Dimanche 9 août, 7 heures du matin. Depuis la station-service de Tsoundzou 1, un cortège de 700 personnes s’élance vers la mosquée du vendredi. Jeunes du quartier, sages, élus : tous refusent de revivre le mois de juillet qui vient de s’écouler. Trois homicides en quelques semaines dans la commune de Mamoudzou, dont celui d’un jeune homme de Vahibé retrouvé mort dans la malavoune, alors que les bandes rivales multipliaient les affrontements. Cette troisième marche blanche conclut un cycle engagé à Kawéni puis Vahibé, dans les villages frappés par la violence.
L’initiative portée par le comité des sages de Mamoudzou, le conseil cadial et la Fédération des associations culturelles et cultuelles de la commune vise à enrayer la spirale. El-Kabir Bin Mohamed, membre du comité des sages, rappelle le point de départ : après les morts violentes, une réunion s’est imposée pour décider d’une réponse collective. Première action retenue : marcher là où les drames ont frappé, montrer aux plus jeunes que leurs aînés refusent la loi du sang.
Parmi la foule, les élus du conseil municipal de Mamoudzou, venus échanger avec les habitants sur l’insécurité qui ronge le chef-lieu. Saïd Djanfar Mohamed, conseiller délégué au culte et au vivre ensemble, assume la satisfaction du nombre : autant de monde à l’arrivée, c’est un signal que le message passe.

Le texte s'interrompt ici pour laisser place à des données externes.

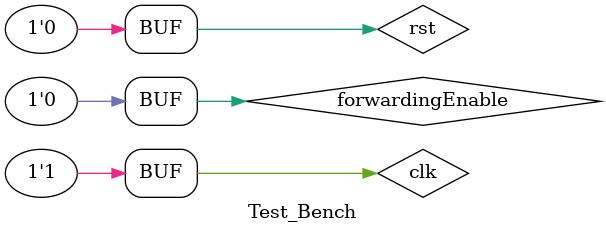
<source format=v>


module Test_Bench ();
  reg clk,rst, forwardingEnable;

  initial begin
    clk=1;
    repeat(1000) #50 clk=~clk ;
  end
    PipelinedProcessor mainModule (clk, rst, forwardingEnable);


  initial begin
    rst <= 1;
    forwardingEnable <= 0;
    #100
    rst <= 0;

  end
  
   
endmodule 



</source>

Il estime que les parents commencent à prendre conscience de leur rôle.
Des conférences sur la parentalité pendant plus d’un mois
Défendant l’action municipale, Saïd Djanfar Mohamed annonce une suite concrète : des conférences consacrées à la parentalité, prévues pendant plus d’un mois[1], pour accompagner les familles. La mairie compte aussi s’appuyer davantage sur les associations, jugées indispensables pour relayer les messages auprès des jeunes et des parents.
Les trois marches s’inscrivent dans un contexte de tensions récurrentes à Mamoudzou. Selon les organisateurs, la première marche blanche avait été lancée à Kawéni fin juillet, suivie de celle prévue à Vahibé, avant de clore à Tsoundzou[1]. L’objectif affiché : montrer à la population qu’elle n’est pas seule, que « ces actes barbares doivent prendre fin », et transmettre aux jeunes un refus collectif de la violence.
Mais le terrain reste tendu. Dans cette même zone de Tsoundzou, la police nationale est intervenue à plusieurs reprises pour des caillassages visant notamment des bus scolaires[3][4], obligeant l’opérateur Transdev à perturber le ramassage dans la zone de la CADEMA. Le quartier abrite également un camp de migrants, dont 650 personnes avaient été notifiées de quitter les lieux en juillet[2], et une partie du camp de Tsoundzou II avait fait l’objet d’une évacuation ordonnée par arrêté préfectoral[5].
Reste à savoir si cette mobilisation, saluée par tous dimanche matin, trouvera un prolongement au-delà des discours. Les conférences promises, le soutien associatif annoncé, la prise de conscience des parents : autant de pistes qui devront se traduire dans le quotidien des familles et des jeunes. Car à Mamoudzou, la violence ne s’éteint pas d’un coup de marche blanche. Elle recule quand la parole, l’autorité et la présence tiennent la rue plus fort que les bandes.